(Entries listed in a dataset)
******************************

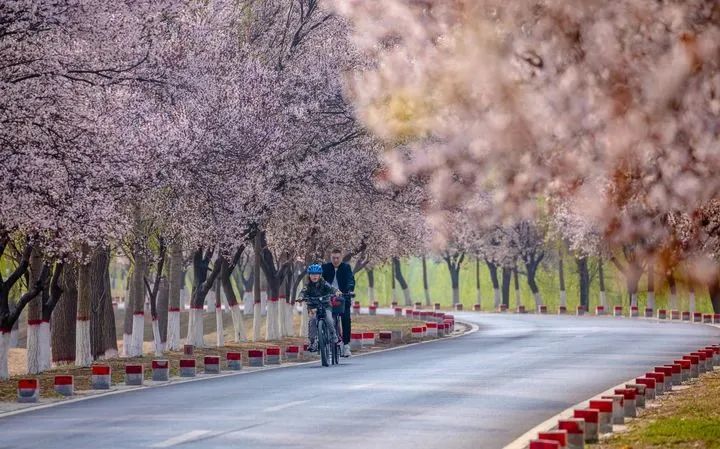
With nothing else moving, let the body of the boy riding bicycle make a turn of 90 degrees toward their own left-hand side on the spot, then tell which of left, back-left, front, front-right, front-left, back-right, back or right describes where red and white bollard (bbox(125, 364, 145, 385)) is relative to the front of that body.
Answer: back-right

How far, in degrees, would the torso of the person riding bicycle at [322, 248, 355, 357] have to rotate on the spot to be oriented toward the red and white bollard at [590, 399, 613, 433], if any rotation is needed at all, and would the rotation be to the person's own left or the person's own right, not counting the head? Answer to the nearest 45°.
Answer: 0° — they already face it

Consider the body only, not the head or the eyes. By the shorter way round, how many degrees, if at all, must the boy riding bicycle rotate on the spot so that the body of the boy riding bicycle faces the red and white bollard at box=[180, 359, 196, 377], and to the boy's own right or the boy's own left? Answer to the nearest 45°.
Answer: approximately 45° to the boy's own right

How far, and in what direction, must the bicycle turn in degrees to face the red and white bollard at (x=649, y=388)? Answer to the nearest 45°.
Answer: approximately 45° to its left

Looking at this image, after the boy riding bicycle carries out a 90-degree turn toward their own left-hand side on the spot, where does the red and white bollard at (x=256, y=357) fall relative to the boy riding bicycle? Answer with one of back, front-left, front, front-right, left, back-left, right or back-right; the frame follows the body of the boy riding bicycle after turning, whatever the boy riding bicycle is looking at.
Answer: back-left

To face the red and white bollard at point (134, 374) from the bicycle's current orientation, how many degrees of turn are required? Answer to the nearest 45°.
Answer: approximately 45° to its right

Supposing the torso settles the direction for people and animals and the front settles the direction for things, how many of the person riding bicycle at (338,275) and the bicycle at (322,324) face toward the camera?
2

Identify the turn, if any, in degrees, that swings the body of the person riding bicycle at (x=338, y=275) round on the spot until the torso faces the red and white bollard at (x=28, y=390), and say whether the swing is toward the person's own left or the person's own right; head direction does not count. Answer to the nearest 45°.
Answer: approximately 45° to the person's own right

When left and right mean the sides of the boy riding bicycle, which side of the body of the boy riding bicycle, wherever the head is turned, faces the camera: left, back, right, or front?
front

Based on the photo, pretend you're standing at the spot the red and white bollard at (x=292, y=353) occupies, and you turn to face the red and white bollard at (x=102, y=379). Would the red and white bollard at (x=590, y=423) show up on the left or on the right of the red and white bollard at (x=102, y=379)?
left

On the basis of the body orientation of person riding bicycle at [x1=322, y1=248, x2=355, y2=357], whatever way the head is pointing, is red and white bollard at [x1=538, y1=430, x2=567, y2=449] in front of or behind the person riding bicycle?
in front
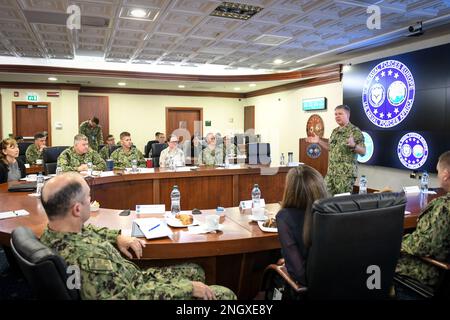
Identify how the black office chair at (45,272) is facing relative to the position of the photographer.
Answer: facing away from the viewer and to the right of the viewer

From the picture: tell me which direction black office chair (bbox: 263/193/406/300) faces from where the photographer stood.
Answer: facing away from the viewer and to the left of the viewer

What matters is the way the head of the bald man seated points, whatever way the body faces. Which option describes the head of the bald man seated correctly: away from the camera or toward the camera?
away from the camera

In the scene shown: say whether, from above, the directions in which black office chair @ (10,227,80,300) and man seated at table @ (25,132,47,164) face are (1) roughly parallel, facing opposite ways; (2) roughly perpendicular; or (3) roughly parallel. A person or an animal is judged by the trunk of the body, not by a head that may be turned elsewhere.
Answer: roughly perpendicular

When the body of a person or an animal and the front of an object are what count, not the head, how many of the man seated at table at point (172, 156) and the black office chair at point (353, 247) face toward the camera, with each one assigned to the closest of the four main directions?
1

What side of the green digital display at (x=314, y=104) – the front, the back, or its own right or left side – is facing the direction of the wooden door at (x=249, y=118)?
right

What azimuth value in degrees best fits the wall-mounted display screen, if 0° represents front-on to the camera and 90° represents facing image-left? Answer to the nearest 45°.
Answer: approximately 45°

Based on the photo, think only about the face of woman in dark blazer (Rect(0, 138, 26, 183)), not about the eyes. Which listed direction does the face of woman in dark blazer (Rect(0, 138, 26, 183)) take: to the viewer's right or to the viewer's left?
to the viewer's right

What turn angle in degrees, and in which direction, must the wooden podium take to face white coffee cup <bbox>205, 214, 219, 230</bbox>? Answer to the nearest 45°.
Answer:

******************************

Copy out the material word for word, starting at its beginning and ending with the line that contains "Answer: back-right", both included, and leave out the pictures.

With nothing else moving, let the body of the boy riding bicycle make a turn of 90 degrees toward their own left-hand side on the spot, then tell which of left, back-left, front, front-right, front-left, back-right, back or right describes where red and white bollard (bbox(125, 364, 145, 385)) is relative to the front of that body.
Answer: back-right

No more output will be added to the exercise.